Re: Purchase prediction

Posted by Manuel Blechschmidt <Ma...@gmx.de>.
Hello Nishant,
intent prediction based on the behavior on the website is a tough task.

Here is a paper which trained bayes networks to guess the task that a person is doing:

An approach to situational market segmentation on on-line newspapers based on current tasks
Anne Gutschmidt
http://dl.acm.org/citation.cfm?id=1864777

For the overall data set, we attained a prediction accuracy of 57.69%.

If you do not have access to ACM portal. I can send you the paper manually.

/Manuel

On 04.01.2012, at 08:15, Nishant Chandra wrote:

> As for my use case and as Manuel pointed out is this:
> 
> a. Given a set of page views happening in real time, will the visitor
> view another page on the site or will the visitor leave or is he
> comparing prices or just researching? The intention is what I want to
> capture. Building the model offline sounds like the right approach.
> 
> b. Given a set of page views, which product brand will the visitor
> view in the remainder of the session? This is an addon and I would
> like to explore it.

> _Exercise goal_: In the purchase prediction thread, what prediction accuracy was attained for the overall data set?

> _Records supplied_:
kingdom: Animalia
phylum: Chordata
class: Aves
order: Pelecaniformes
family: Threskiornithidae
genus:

> _Result of the exercise_: 57.69%